Gender was misidentified in up to 1% of lighter-skinned males in a set of 385 photos.

Facial recognition fails to identify in up to 7% of lighter-skinned females.

Gender was misidentified in up to 7% of lighter-skinned females in a set of 296 photos.

Facial recognition fails to identify in up to 12% of darker-skinned males.

Gender was misidentified in up to 12% of darker-skinned males in a set of 318 photos.

Facial recognition fails to identify in up to 35% of darker-skinned females.

Gender was misidentified in 35% of darker-skinned females in a set of 271 photos.

Photos were selected from among those used in Joy Buolamwini’s study.

Source: Joy Buolamwini, M.I.T. Media Lab

Fully Automated

You no longer need to pay security guards to stand at your door 24/7. The facial recognition technology is fully automated and will identify individuals accurately every single time without any hesitation. With automation comes convenience, reduced expenses, and more time to focus on the more important tasks that drive value for your business.

Keep Employees in Check

One of the biggest ethical concerns in the workplace is time fraud – when employees incorrectly report the number of hours they worked. Incorporating face recognition technology for check-in and check-out processes ensures that an employee is working the entirety of their shift.

Cons

Lack of Privacy

Although this technology has a promising potential to prevent crimes, the risk of mistakes and abuse has become controversial. There currently aren’t any regulations or standards preventing police departments from using facial recognition technology for purposes other than identifying criminals. This area of uncertainty has created discomfort in the tech community. The type of use cases where facial recognition can be applied is still unclear.
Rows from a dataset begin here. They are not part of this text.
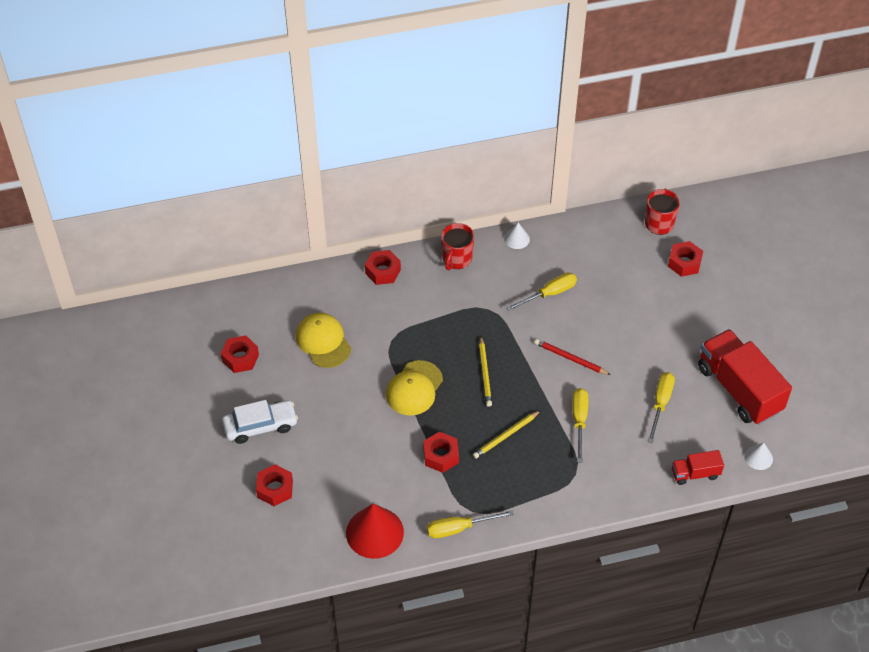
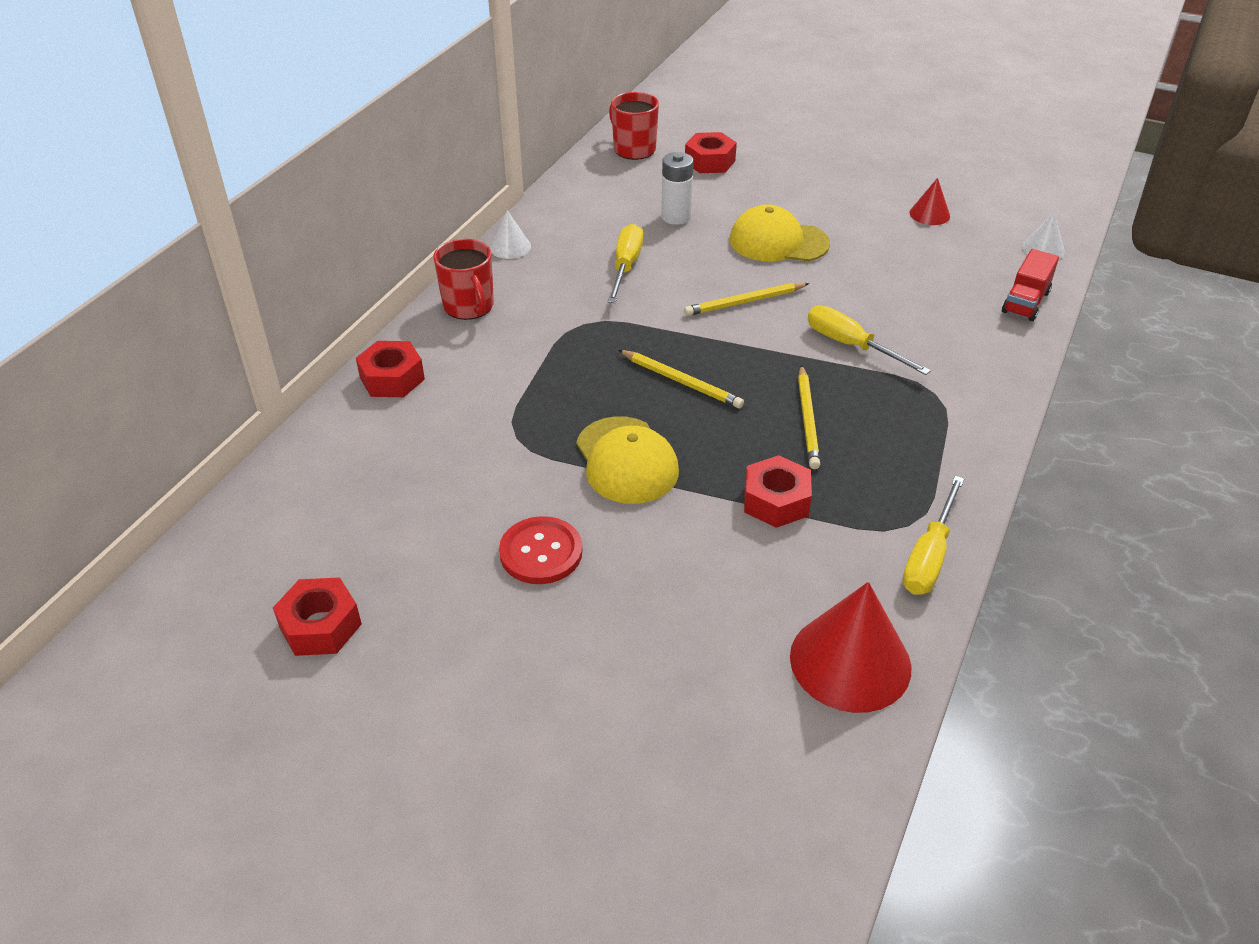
camera: 50 degrees left, 10 degrees down
(260, 426) = (484, 684): white car -> none
(275, 489) = (633, 746): red nut -> none
(323, 341) = (423, 507): yellow cap -> yellow cap (778, 242)
(336, 397) = (541, 552): none -> red button
(570, 359) = (745, 302): red pencil -> yellow pencil
(614, 284) = (676, 217): none -> white battery
(660, 403) = (892, 273): yellow screwdriver -> none
(739, 389) = (929, 214): red truck -> red cone

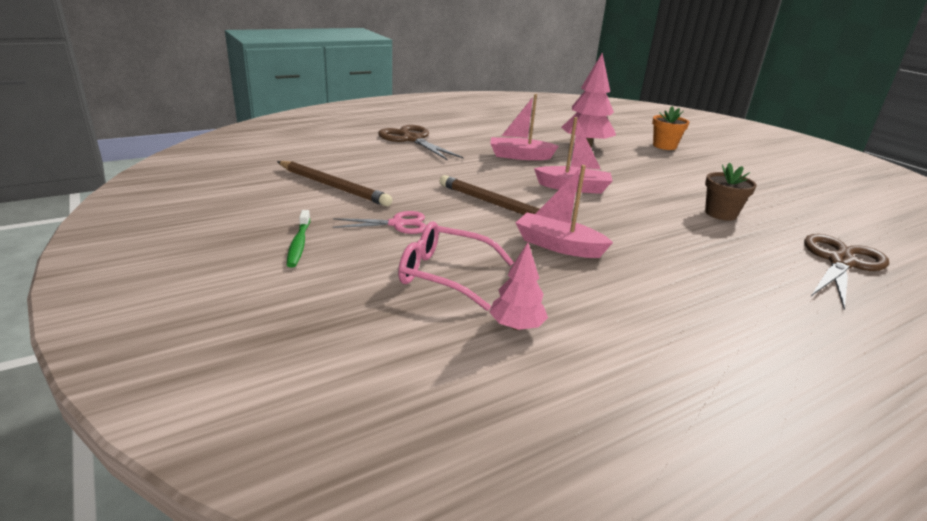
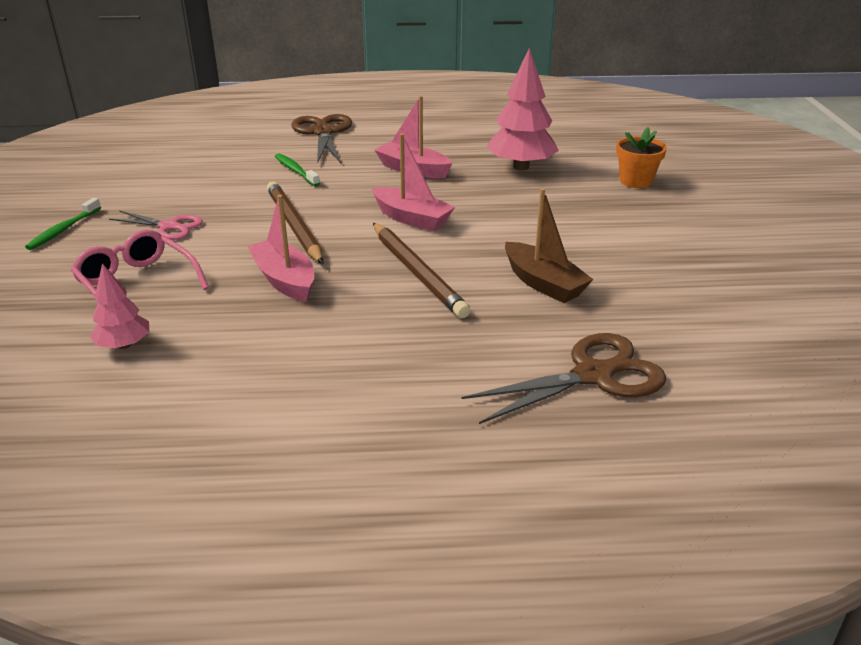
camera: 30 degrees right, 5 degrees up
(333, 186) = (168, 177): brown pencil -> brown pencil (417, 272)
(435, 168) = (296, 171): none -> green toothbrush
(720, 214) = (543, 283): brown flower pot -> brown boat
“There needs to be greater transparency around the use of these technologies,”

Rashida Richardson, director of policy research at the AI Now Institute at New York University.

Processing and Storing

A fast processing time for large imagery and substantial amounts of data requires the right equipment and support. However, not every single frame needs to be processed, that would be a huge waste of resources. This is precisely why only a fraction of the data, about 10-25% is actually processed by the facial recognition technology.

Camera Angle

For facial recognition technology to generate a template of an individual’s face all it needs is a frontal view. However, in order to enroll a person’s face into the recognition software, it will require a profile, frontal, 45-degree, and more. The more angles you can provide the system upon enrolling a face, the less likely it is to make a mistake in the future.

The more direct the camera angle, the more accurate the resulting matches should be. Apart from the camera angle, things such as facial hair, sunglasses, or hats will affect the quality of the resulting matches. In order to prevent individuals from using such tactics to fool the FRT, the database should be updated regularly with the most up-to-date images.

Facial recognition technology is experiencing a rapid adoption rate and in a few years we can expect such a system to process gestures, palm and ear prints, expressions, and even our voice. The ability for computers to compare thousands of images simultaneously is something that far outweighs the ability of a human.